While expectedly short on his private life, Hitch 22 leaves little ground uncovered: his childhood and his parents, his impressionable college years (with a great deal of quite Joycean experience) and his University years, his early London career in journalism, his life in the States, his intense, expansive travelling to the least safe spots of the world – including a near-fatal experience in Northern Ireland.

But however thrilling all that may be, perhaps the best chapters of the book are reserved for his friends. People like Salman Rushdie, Martin Amis, Ian McEwan… Hitchens’ friendship was solid, consummate. The way he helped and supported Rushdie all through the latter’s post-fatwa period was anything but commonplace. Then there are these entertaining little stories about bawdy dinner games as well as numerous amusing episodes involving Martin Amis. There’s lots of Kingsley Amis (never a bad thing) and there’s even Hitchens’ account of that meeting with Saul Bellow (so well described by Amis in his brilliant memoir Experience). In fact, they were so close, younger Amis and him, that Hitchens even facetiously admits to being physically attracted to his friend. But there’s some brutal honesty, too, like that depressing  90’s meeting with Kingsley in London. When the age and the booze got the better of the author of The Old Devils and Girl, 20 and he suddenly came off shallow, primitive, dull. 

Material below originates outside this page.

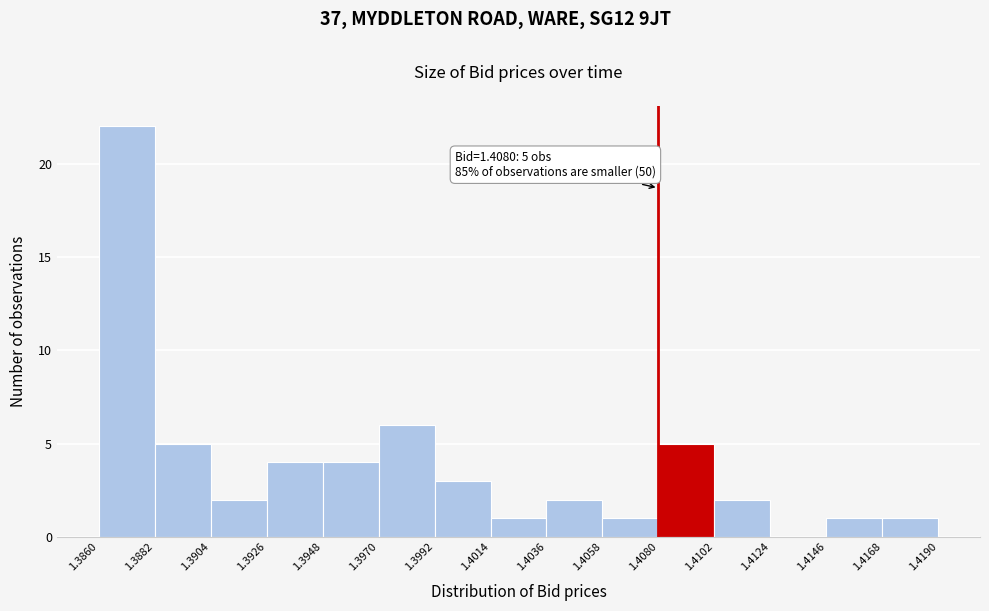

Which range on the x-axis has the tallest bar?

1.3860 to 1.3882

And again and again, the memoir’s every reminiscence and insight testifies to the power of that unshakable, uncompromising spirit – raised on Thomas Paine and George Orwell. Again and again, it makes you think of a room you’ve seen so many times: a room where Christopher Hitchens expresses his viewpoint and everyone else gets humbled. So inevitably, so mercilessly. Even if that viewpoint happens to be as controversial as his relentless advocacy of the war in Iraq. Antagonizing lots of his numerous admirers, he could nonetheless be trusted even on that. He saw the tapes. He saw the video of Saddam Hussein executing his ministers, one by one, as they grovel and beg for mercy. Christopher Hitchens had the experience and, what is more important, he had the knowledge. So even though his book on Mother Theresa may indeed lack references, that booming, inspirational, convincing tone of knowledge and experience could always be trusted.

Christopher Hitchens was a person you are more than likely to fancy. Compared to him people like Bill Maher or Michael Moore are just amateurish populists. At best. At worst – wankers. There’s a brilliant scene in one of the final chapters of Martin Amis’s masterful and often overlooked 90’s novel The Information where one of its two central characters, Gwyn Barry, who ends up on top, with all the fame and love, is described as ‘cynically and even satanically handsome’. In every possible way – that is Christopher Hitchens.